En parallèle, il s’agit de remettre en route le circuit de la mobilité interne pour identifier dans les temps le meilleur point de chute possible. À EDF, dès le départ, une convention tripartite signée par l’expatrié, la société d’origine et celle d’accueil prévoit dans quelle unité il sera réintégré. Puis, entre un an et six mois avant le retour, « les expatriés participent à un séminaire où nous leur présentons ce qu’est devenu le groupe, où ils rencontrent les gestionnaires de carrière et les dirigeants du groupe », détaille Nicole Verdier-Naves, directrice Dirigeants, formation manager et mobilité internationale. En parallèle, le gestionnaire de carrière reprend contact pour « tracer les perspectives d’avenir. Il n’y a pas systématiquement de concordance immédiate mais nous nous focalisons sur les débouchés possibles. S’il doit y avoir une période intermédiaire, nous faisons en sorte qu’elle soit constructive, soit par une période d’immersion, soit par une formation ». D’ailleurs, constate Jean Pautrot, « c’est souvent au deuxième poste après l’expatriation que la carrière s’accélère, car le salarié s’est réajusté à l’organisation et à sa culture d’origine. Si on a réussi à le fidéliser jusque-là ».

Ce qui passe également, poursuit-il, par la prise en compte des compétences acquises qu’il faut rendre lisibles, notamment au manager qui le recrute. « Pour éviter que le salarié s’ennuie, pourquoi ne pas lui confier des tâches qui mettent à profit les capacités d’adaptation, de conduite du changement, généralement mobilisées lors de l’expatriation ? » De fait, à EDF, des entretiens désormais systématiques permettent de faire le bilan de l’expatriation avec le manager local, et ainsi de préparer l’intégration dans la future équipe : « Nous étions frappés de voir que les managers qui devaient les accueillir au retour ne connaissaient pas précisément les missions que les expatriés avaient exercées, quelles aptitudes ils avaient développées », poursuit Nicole Verdier-Naves.

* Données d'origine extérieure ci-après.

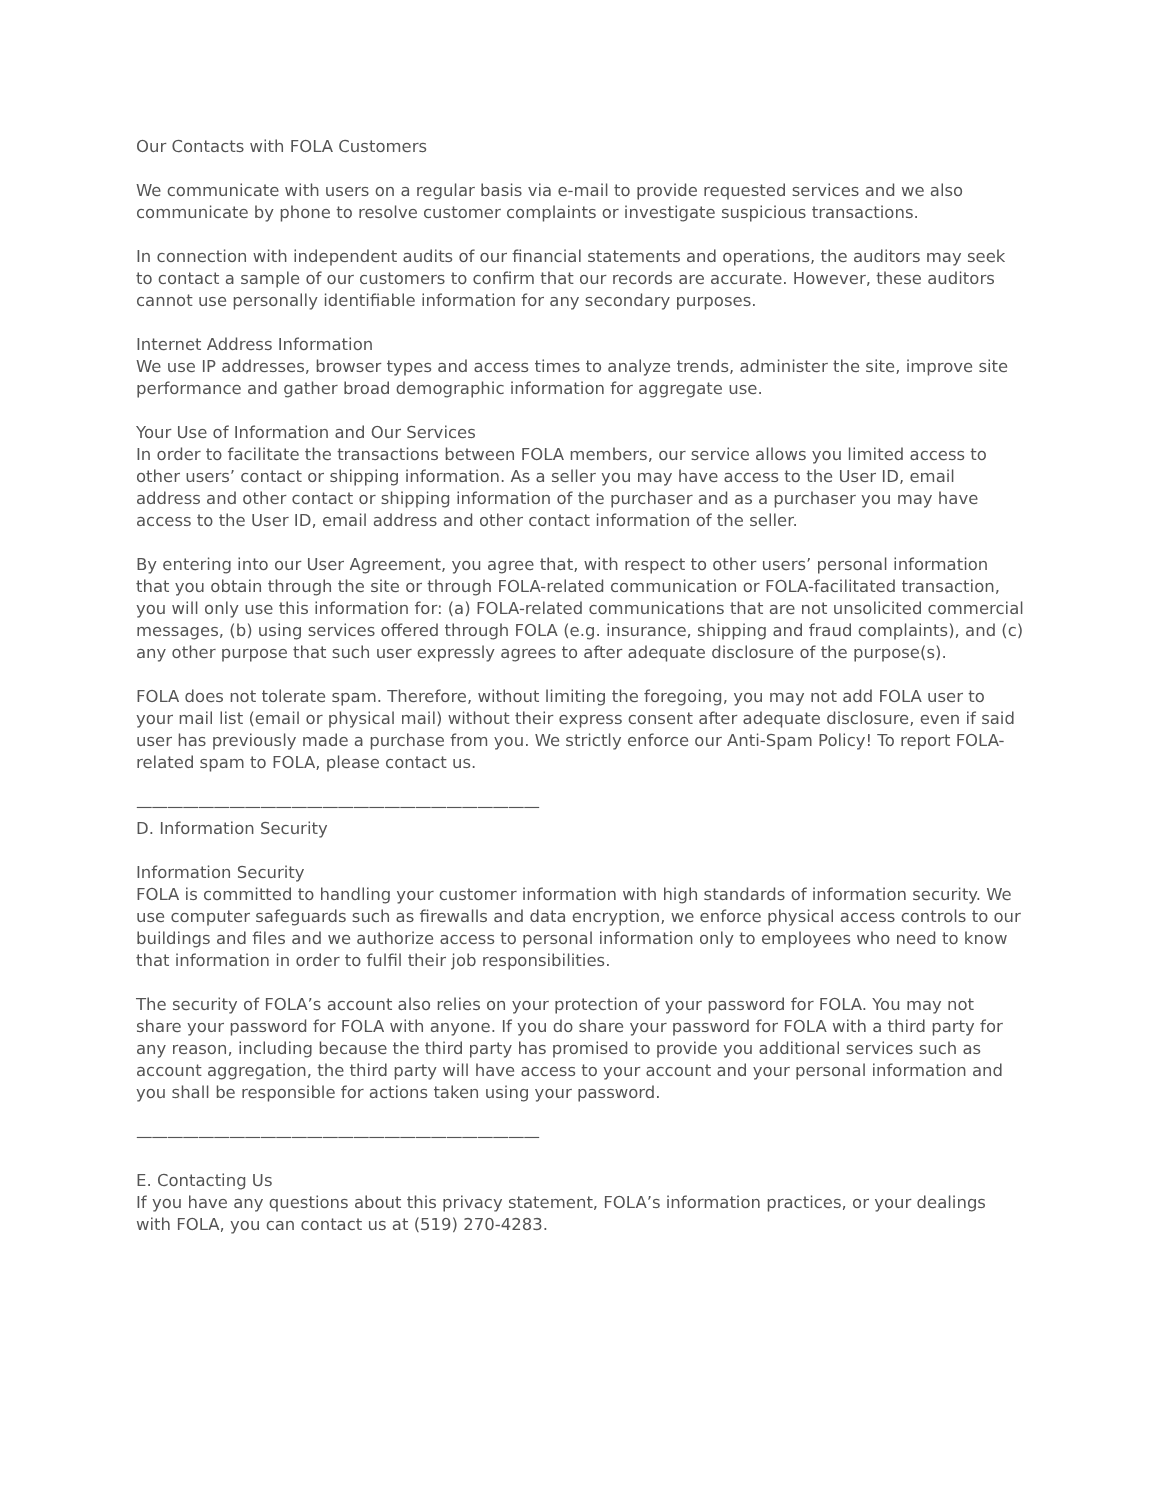Our Contacts with FOLA Customers
We communicate with users on a regular basis via e-mail to provide requested services and we also communicate by phone to resolve customer complaints or investigate suspicious transactions.
In connection with independent audits of our financial statements and operations, the auditors may seek to contact a sample of our customers to confirm that our records are accurate. However, these auditors cannot use personally identifiable information for any secondary purposes.
Internet Address Information
We use IP addresses, browser types and access times to analyze trends, administer the site, improve site performance and gather broad demographic information for aggregate use.
Your Use of Information and Our Services
In order to facilitate the transactions between FOLA members, our service allows you limited access to other users’ contact or shipping information. As a seller you may have access to the User ID, email address and other contact or shipping information of the purchaser and as a purchaser you may have access to the User ID, email address and other contact information of the seller.
By entering into our User Agreement, you agree that, with respect to other users’ personal information that you obtain through the site or through FOLA-related communication or FOLA-facilitated transaction, you will only use this information for: (a) FOLA-related communications that are not unsolicited commercial messages, (b) using services offered through FOLA (e.g. insurance, shipping and fraud complaints), and (c) any other purpose that such user expressly agrees to after adequate disclosure of the purpose(s).
FOLA does not tolerate spam. Therefore, without limiting the foregoing, you may not add FOLA user to your mail list (email or physical mail) without their express consent after adequate disclosure, even if said user has previously made a purchase from you. We strictly enforce our Anti-Spam Policy! To report FOLA-related spam to FOLA, please contact us.
——————————————————————————
D. Information Security
Information Security
FOLA is committed to handling your customer information with high standards of information security. We use computer safeguards such as firewalls and data encryption, we enforce physical access controls to our buildings and files and we authorize access to personal information only to employees who need to know that information in order to fulfil their job responsibilities.
The security of FOLA’s account also relies on your protection of your password for FOLA. You may not share your password for FOLA with anyone. If you do share your password for FOLA with a third party for any reason, including because the third party has promised to provide you additional services such as account aggregation, the third party will have access to your account and your personal information and you shall be responsible for actions taken using your password.
——————————————————————————
E. Contacting Us
If you have any questions about this privacy statement, FOLA’s information practices, or your dealings with FOLA, you can contact us at (519) 270-4283.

Le groupe Adeo a pour sa part édité un guide avec des conseils à destination des managers qui accueillent un ancien expatrié. En outre, Pierre-Marie Cusset organise chaque année une people review dédiée aux expatriés : « Je présente aux recruteurs du groupe chaque profil, chaque projet professionnel, sur la base d’un dossier complet enrichi des entretiens annuels. Et j’essaye de faire en sorte que l’expérience acquise à l’international soit valorisée. » Moyennant quoi, assure-t-il, 45 % des expatriés connaissent une évolution de carrière entre le poste occupé avant le départ et celui occupé au retour. Et 87 % sont toujours dans l’entreprise 36 mois plus tard.

GESTIONNAIRES DE CARRIÈRE

Pour lui, l’anticipation et l’accompagnement individuel expliquent le succès de la démarche. Mais le fait qu’il fasse lui-même le lien est également décisif. Qui suit le salarié le temps de sa mission à l’international, qui prépare sa réintégration ? « Souvent, l’expatrié est pris en tenaille entre les RH de l’entité locale où il mène sa mission et les RH de sa société d’origine et, au final, plus personne ne s’occupe vraiment de lui », glisse Didier Hoff. D’où, observe-t-il, la « tendance récente » à créer des postes de gestionnaires de carrière dédiés aux profils internationaux. À la SNCF, un département RH internationales existe depuis 2012 (lire p. 24). « L’intérêt est aussi d’avoir une vision globale, à l’heure où émergent d’autres formes de mobilité internationale : des missions plus courtes, effectuées entre les filiales étrangères et non plus seulement depuis le pays d’origine du groupe. Ce qui génère de nouveaux défis : identifier les flux, les personnes concernées et bâtir un catalogue des compétences rares à travers la planète. »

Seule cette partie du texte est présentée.